** Data for processing follows **

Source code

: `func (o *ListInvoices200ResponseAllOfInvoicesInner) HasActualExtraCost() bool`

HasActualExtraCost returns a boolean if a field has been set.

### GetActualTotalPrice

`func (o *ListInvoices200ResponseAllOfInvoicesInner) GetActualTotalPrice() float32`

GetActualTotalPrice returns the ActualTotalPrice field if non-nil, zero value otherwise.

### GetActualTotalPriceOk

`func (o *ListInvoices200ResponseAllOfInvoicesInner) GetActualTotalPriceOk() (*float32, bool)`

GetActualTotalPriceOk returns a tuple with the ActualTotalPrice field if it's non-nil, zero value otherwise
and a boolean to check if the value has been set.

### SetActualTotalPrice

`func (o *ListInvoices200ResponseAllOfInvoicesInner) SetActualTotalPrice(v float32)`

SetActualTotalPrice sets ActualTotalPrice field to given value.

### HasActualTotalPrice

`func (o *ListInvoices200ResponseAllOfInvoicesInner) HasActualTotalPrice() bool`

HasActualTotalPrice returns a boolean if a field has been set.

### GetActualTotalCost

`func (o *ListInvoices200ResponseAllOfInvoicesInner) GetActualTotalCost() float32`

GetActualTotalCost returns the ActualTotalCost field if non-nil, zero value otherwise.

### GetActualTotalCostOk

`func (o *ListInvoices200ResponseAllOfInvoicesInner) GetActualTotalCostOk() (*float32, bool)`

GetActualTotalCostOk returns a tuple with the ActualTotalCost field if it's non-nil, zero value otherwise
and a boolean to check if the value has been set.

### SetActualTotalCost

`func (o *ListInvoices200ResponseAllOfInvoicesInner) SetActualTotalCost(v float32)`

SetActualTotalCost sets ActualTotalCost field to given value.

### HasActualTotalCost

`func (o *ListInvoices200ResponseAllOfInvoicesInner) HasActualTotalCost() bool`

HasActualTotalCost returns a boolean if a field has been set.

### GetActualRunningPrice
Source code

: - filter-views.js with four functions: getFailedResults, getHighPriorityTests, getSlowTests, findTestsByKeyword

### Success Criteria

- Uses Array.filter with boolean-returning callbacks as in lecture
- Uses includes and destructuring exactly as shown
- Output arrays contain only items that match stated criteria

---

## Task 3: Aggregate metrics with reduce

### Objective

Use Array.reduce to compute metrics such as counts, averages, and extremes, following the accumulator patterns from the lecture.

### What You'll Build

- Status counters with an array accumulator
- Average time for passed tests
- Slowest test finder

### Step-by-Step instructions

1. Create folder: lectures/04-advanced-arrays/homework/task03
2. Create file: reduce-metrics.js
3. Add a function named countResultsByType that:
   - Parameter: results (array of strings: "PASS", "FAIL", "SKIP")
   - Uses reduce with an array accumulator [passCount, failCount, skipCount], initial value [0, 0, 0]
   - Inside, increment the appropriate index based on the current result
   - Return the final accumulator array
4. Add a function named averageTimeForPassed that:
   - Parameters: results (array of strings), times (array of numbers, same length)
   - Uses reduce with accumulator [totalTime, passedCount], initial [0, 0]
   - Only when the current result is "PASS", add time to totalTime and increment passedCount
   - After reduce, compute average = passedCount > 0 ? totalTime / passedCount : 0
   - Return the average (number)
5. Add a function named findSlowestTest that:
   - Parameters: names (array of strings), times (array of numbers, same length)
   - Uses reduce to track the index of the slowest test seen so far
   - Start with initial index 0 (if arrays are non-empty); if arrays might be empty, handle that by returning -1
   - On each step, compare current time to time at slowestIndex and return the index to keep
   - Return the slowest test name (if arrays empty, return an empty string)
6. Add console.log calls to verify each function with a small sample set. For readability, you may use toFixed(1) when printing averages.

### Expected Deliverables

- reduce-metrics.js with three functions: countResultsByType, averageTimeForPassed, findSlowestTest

** End of Data for processing **

Go through the material above and copy each line that has the word "when".

Solution for this exercise:
   - Only when the current result is "PASS", add time to totalTime and increment passedCount
6. Add console.log calls to verify each function with a small sample set. For readability, you may use toFixed(1) when printing averages.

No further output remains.